● **Input data**:
* * * *

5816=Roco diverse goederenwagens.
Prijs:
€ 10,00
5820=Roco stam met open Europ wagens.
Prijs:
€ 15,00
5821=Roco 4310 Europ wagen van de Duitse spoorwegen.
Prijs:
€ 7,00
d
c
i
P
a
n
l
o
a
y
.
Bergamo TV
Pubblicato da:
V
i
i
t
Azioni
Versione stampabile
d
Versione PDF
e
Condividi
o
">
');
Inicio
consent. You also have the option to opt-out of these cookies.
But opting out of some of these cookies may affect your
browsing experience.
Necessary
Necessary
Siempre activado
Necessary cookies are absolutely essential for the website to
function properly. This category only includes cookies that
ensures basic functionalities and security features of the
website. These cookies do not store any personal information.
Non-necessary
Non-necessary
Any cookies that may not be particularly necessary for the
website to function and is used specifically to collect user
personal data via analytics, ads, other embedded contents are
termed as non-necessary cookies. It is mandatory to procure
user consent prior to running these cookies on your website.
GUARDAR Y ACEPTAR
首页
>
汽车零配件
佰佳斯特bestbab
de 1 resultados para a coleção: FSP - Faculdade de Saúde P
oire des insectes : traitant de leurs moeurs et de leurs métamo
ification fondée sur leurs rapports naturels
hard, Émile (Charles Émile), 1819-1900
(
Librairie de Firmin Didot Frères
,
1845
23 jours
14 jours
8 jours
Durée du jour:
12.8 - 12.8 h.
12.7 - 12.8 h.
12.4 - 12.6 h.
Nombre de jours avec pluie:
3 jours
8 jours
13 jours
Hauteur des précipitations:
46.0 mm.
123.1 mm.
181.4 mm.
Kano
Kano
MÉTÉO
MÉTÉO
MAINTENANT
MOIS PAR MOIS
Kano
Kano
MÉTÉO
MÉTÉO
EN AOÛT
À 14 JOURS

* * * *

● **Task item**:
Look for the word "cookies" in the data, then return every line that contains it.

● **Answer area**:
consent. You also have the option to opt-out of these cookies.
But opting out of some of these cookies may affect your
Necessary cookies are absolutely essential for the website to
function properly. This category only includes cookies that
website. These cookies do not store any personal information.
Any cookies that may not be particularly necessary for the
termed as non-necessary cookies. It is mandatory to procure
user consent prior to running these cookies on your website.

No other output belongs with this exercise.